成熟社会とは何か?
〜これからの聖ルカ教会/聖ルカセンターの取り組むべき課題〜
池住義憲
ドイツの北部のニーターザクセン州は2年前(1995年)、州法を改正し、ハノーバー市など州内の市町村選挙の選挙権を18歳から16歳に下げた。初めての「少年少女の投票」が実現したのは1996年9月の統一地方選挙だった。少年少女の投票率は56.5%で、市平均と同じだった。ハノーバー市といえば、2000年ハノーバー万博開催問題で住民投票を1992年に実施したところだ。結果は万博開催反対票が48.5%もあり、万博計画の大幅な修正・変更を余儀なくさせられたところだ。
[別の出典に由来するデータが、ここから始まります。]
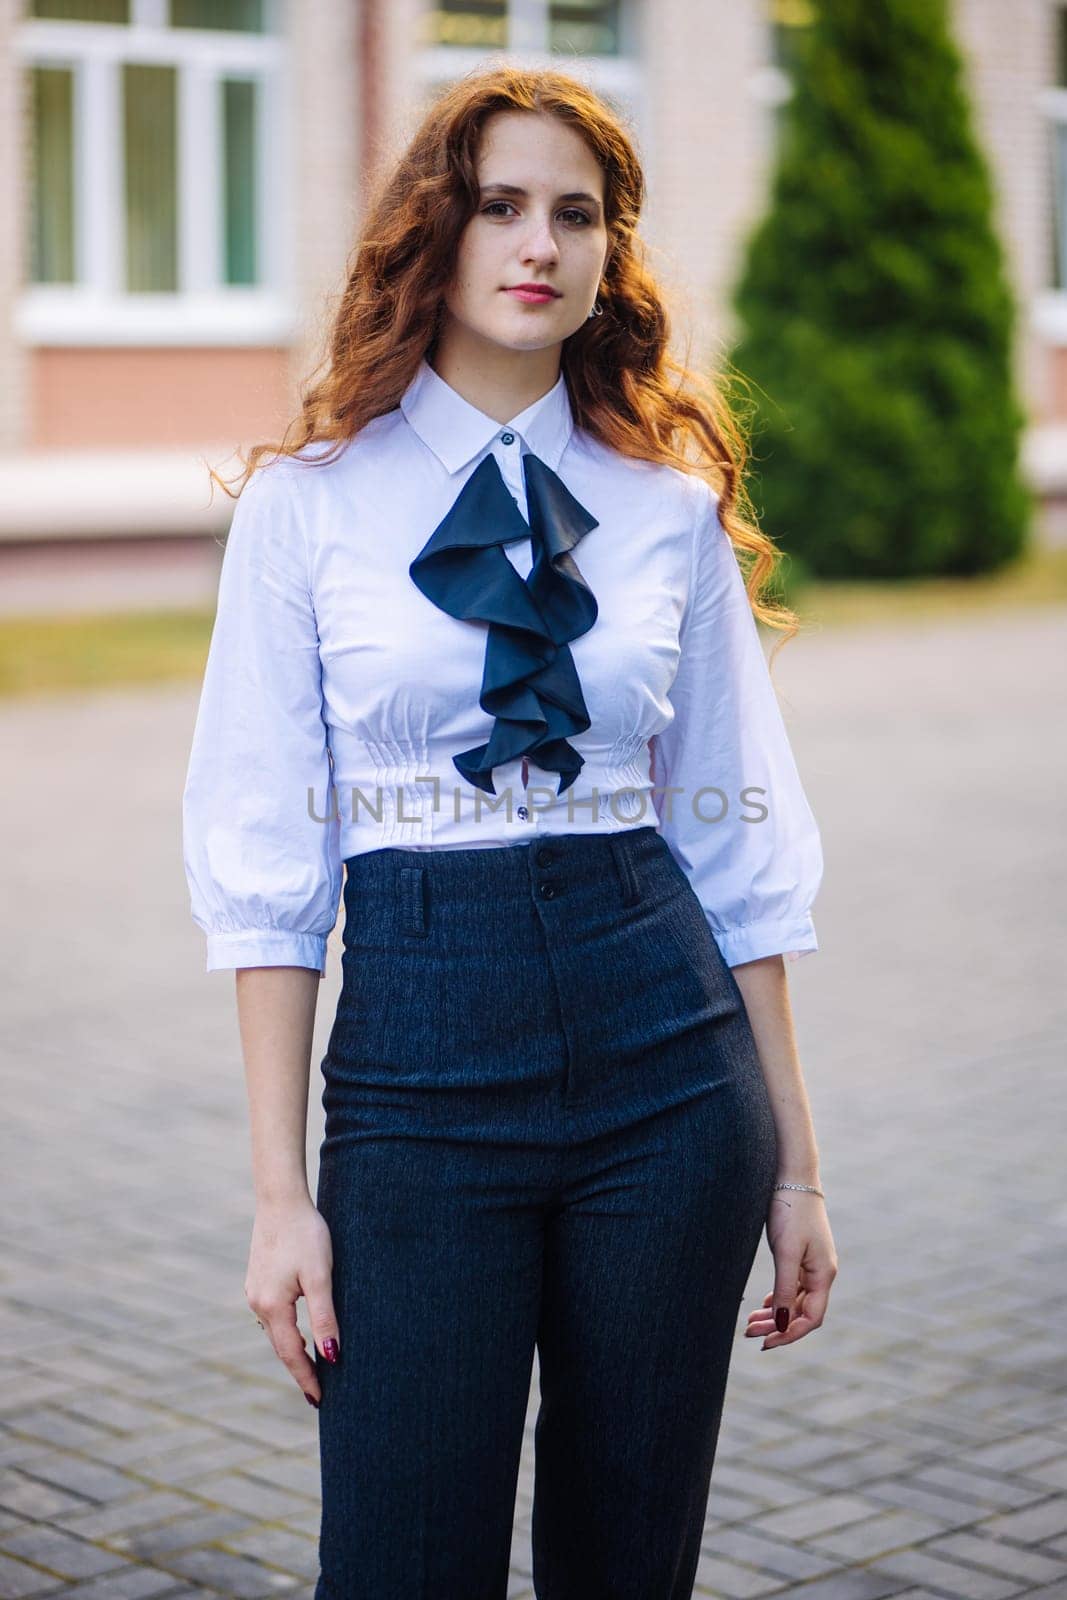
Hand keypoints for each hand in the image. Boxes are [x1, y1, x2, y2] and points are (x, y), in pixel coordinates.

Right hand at [244, 1196, 339, 1405]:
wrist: (281, 1200)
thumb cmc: (305, 1235)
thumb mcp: (320, 1277)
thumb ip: (324, 1317)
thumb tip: (331, 1356)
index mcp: (272, 1307)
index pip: (292, 1354)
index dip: (307, 1377)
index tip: (319, 1400)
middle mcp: (257, 1303)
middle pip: (281, 1347)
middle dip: (299, 1369)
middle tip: (317, 1393)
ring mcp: (254, 1291)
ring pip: (275, 1332)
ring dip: (292, 1350)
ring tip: (311, 1369)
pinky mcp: (257, 1280)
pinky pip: (272, 1316)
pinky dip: (286, 1331)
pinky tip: (298, 1333)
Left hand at [745, 1189, 837, 1349]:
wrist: (792, 1176)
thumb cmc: (791, 1211)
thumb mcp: (786, 1251)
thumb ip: (784, 1288)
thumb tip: (781, 1323)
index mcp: (823, 1274)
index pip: (811, 1318)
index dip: (789, 1334)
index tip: (765, 1342)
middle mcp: (821, 1273)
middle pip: (802, 1312)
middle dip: (777, 1326)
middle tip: (749, 1333)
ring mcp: (812, 1264)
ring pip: (795, 1300)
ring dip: (775, 1314)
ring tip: (750, 1322)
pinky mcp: (801, 1255)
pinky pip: (791, 1286)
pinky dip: (777, 1298)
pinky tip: (763, 1305)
ドイツの国政選挙権は、戦後21歳以上と定められていた。が、1972年に18歳以上に改められた。1960年代後半、フランスの五月革命を口火に欧州全域に広がった若者たちの「異議申し立て(アドボカシー)」を背景に、1970年代に入って選挙権年令を引き下げる国が相次いだ。各世代がバランスよく参加できる意志決定システムを考えないと民主主義がゆがんでしまう、との危機感からだ。それと、若者と政治をつなぐ新しい試みでもあった。
さて、日本はどうか。投票による意志表明権を持った者(有権者)は、依然として20歳以上に限られている。20産未満は未熱で、法的な責任もとれない”子ども”だ、との判断からだ。本当にそうだろうか。このような考え方で、これからもいいのだろうか。
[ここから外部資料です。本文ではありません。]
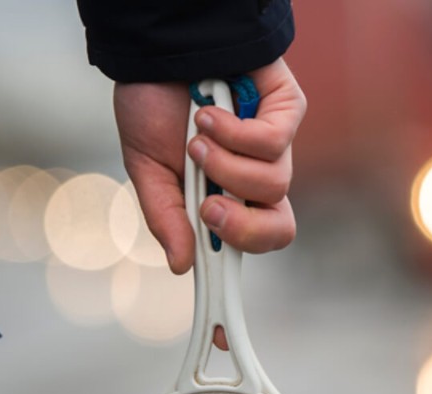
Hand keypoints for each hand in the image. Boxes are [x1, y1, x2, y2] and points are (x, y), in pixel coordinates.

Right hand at [113, 59, 306, 276]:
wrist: (158, 45)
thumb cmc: (154, 102)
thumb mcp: (146, 167)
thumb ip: (165, 216)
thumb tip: (181, 265)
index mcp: (226, 194)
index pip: (250, 241)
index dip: (240, 272)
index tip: (216, 310)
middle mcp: (256, 174)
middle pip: (281, 228)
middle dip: (244, 228)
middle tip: (209, 209)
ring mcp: (275, 143)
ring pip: (272, 185)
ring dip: (225, 166)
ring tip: (196, 137)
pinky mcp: (286, 110)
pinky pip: (275, 144)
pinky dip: (236, 133)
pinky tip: (211, 113)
『投票日において愛知県に住所を有する者であって、前条に規定する告示日の前日までに愛知県に三ヶ月以上在住していることが住民票によって確認されるものであって、告示日の前日に満16歳以上の日本国民であるもの。」
これは、2005年に愛知県瀬戸市「海上の森(かいしょのもり〉」で万博を開催することの賛否を問う県民投票条例案の一部で、投票資格者を規定した条項だ(第五条第三項)。去る6月12日の博覧会国際事務局(BIE)総会での決定は、BIE公認による2005年の万博開催県を愛知県に与えたのであって、万博をやるかやらないかは県民が決めることだ。少なくとも県民の意思を聞いてから決めるべきだ。それが「民主主義」というものだ。わたしたちは、そうした想いから、去る10月8日から12月7日までの2ヶ月間、県民投票条例制定請求のために12万人を目指して署名集めを行なった。県民投票告示日の前日で16歳以上の日本国籍と外国籍を有する県民(愛知県に3ヶ月以上在住している者)を投票資格者として。
万博開催で影響を受けるのは外国籍住民も日本国籍住民も同じだ。20歳以上であろうと20歳未満であろうと同じだ。特に、万博開催による大規模な自然破壊は、次世代、次々世代に与える影書は大きい。ならば、なおさら次世代の少年少女の意思を聞く必要がある。十分な情報を公開して。
成熱社会とは何か?それは、”大人”が”子ども”の声、意思をどれだけ尊重しているかによって計られると言っても過言ではない。尾張旭市にあって、この聖ルカ教会/聖ルカセンターが成熟社会を創る拠点となることを私は期待したい。そこから、私たちの取り組むべき課題が見えてくる筈だ。